*** Source material ***

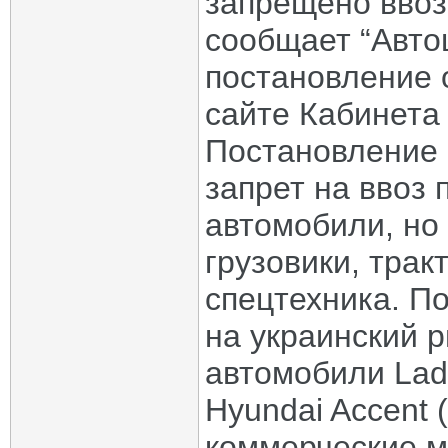
запрещено ввоз
сообщает “Авто
постановление 
сайте Кабинета
Постановление 
запрет на ввоз 
автомобили, но
грузовики, трак
спецтехника. П
на украинский 
автомобили Lada
Hyundai Accent (
коммерческие м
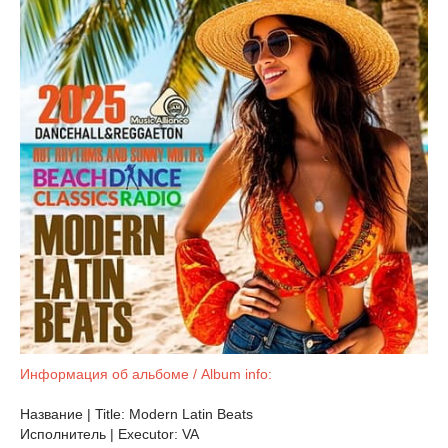
Информация об альбоме / Album info:
Название | Title: Modern Latin Beats
Исполнитель | Executor: VA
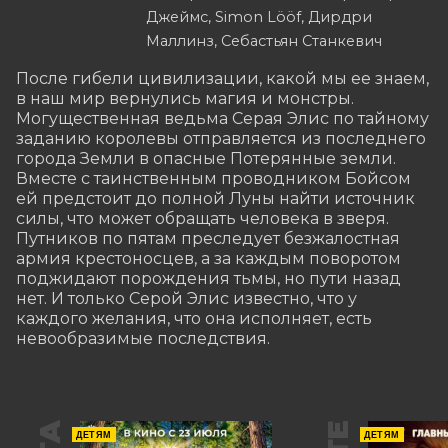
Джеймс, Simon Lööf, Дирдри
Маллинз, Себастьян Станкевич
После гибели цивилизации, какой мы ее знаем, 
в наш мир вернулись магия и монстры. 
Могущественная ведьма Серая Элис по тайному 
заданию королевы отправляется из последнего 
города Земли в опасные Потерянные земли. 
Вместе с таинственным проводником Бойсом 
ей предстоит до полной Луны найти источник 
силы, что может обращать человека в зверя. 
Путников по пятам преследует безжалостная 
армия крестоносцев, а за каждым поворотом 
поджидают порождения тьмы, но пути назад 
нет. И только Серой Элис известно, что у 
каждого желания, что она исполняет, есть 
невообразимые последствия.
ДЕТЯМ
ДЕТЯМ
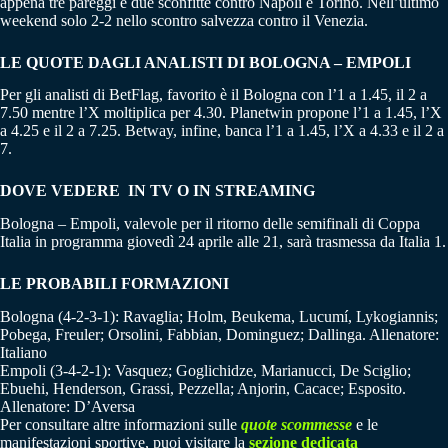
appena tre pareggi e due sconfitte contro Napoli e Torino. Nell’ultimo
weekend solo 2-2 nello scontro salvezza contro il Venezia.
LE QUOTE DAGLI ANALISTI DI BOLOGNA – EMPOLI
Per gli analisti di BetFlag, favorito è il Bologna con l’1 a 1.45, il 2 a
7.50 mentre l’X moltiplica per 4.30. Planetwin propone l’1 a 1.45, l’X
a 4.25 e il 2 a 7.25. Betway, infine, banca l’1 a 1.45, l’X a 4.33 e il 2 a
7.
DOVE VEDERE IN TV O IN STREAMING
Bologna – Empoli, valevole per il ritorno delle semifinali di Coppa
Italia in programma giovedì 24 aprile alle 21, sarà trasmessa da Italia 1.
LE PROBABILI FORMAZIONI
Bologna (4-2-3-1): Ravaglia; Holm, Beukema, Lucumí, Lykogiannis;
Pobega, Freuler; Orsolini, Fabbian, Dominguez; Dallinga. Allenatore:
Italiano
Empoli (3-4-2-1): Vasquez; Goglichidze, Marianucci, De Sciglio;
Ebuehi, Henderson, Grassi, Pezzella; Anjorin, Cacace; Esposito.
Allenatore: D’Aversa
Per consultare altre informazioni sulle
quote scommesse
e le
manifestazioni sportive, puoi visitare la
sezione dedicata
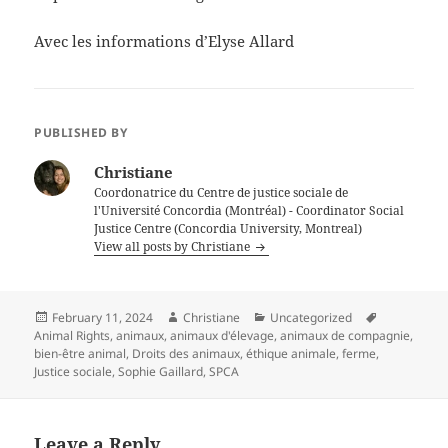
Avec les informations d’Elyse Allard
PUBLISHED BY
Christiane
Coordonatrice du Centre de justice sociale de
l'Université Concordia (Montréal) - Coordinator Social
Justice Centre (Concordia University, Montreal)
View all posts by Christiane
Posted
Author
Categories
Tags
February 11, 2024
Christiane
Uncategorized
on
Animal Rights
,
animaux
,
animaux d'élevage
,
animaux de compagnie
,
bien-être animal
,
Droits des animaux
,
éthique animale
,
ferme
,
Justice sociale
,
Sophie Gaillard
,
SPCA
Leave a Reply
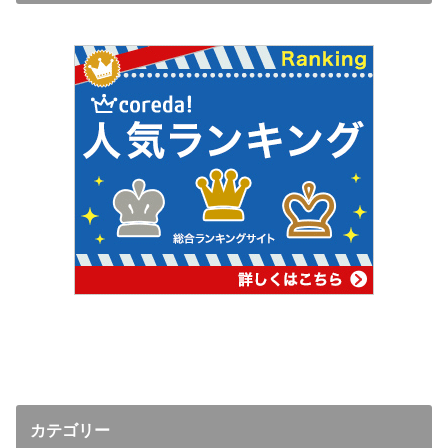
カテゴリー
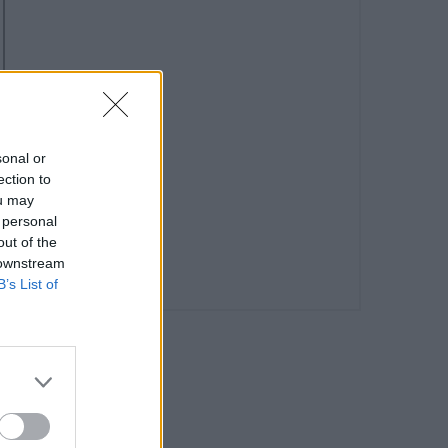
sonal or
ection to
ou may
 personal
out of the
 downstream
B’s List of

*** End of Source material ***

Word for word, retype the lines from the one with "Uncategorized" through the final line of the data, both included. No pictures belong in the copy.

Reply
Uncategorized
on
Animal Rights
,
animaux
,
animaux d'élevage
,
animaux de compagnie
,
bien-être animal
,
Droits des animaux
,
éthique animale
,
ferme
,
Justice sociale
,
Sophie Gaillard
,
SPCA
Leave a Reply
カテゴリー
sonal or
ection to
ou may
 personal
out of the
 downstream
B’s List of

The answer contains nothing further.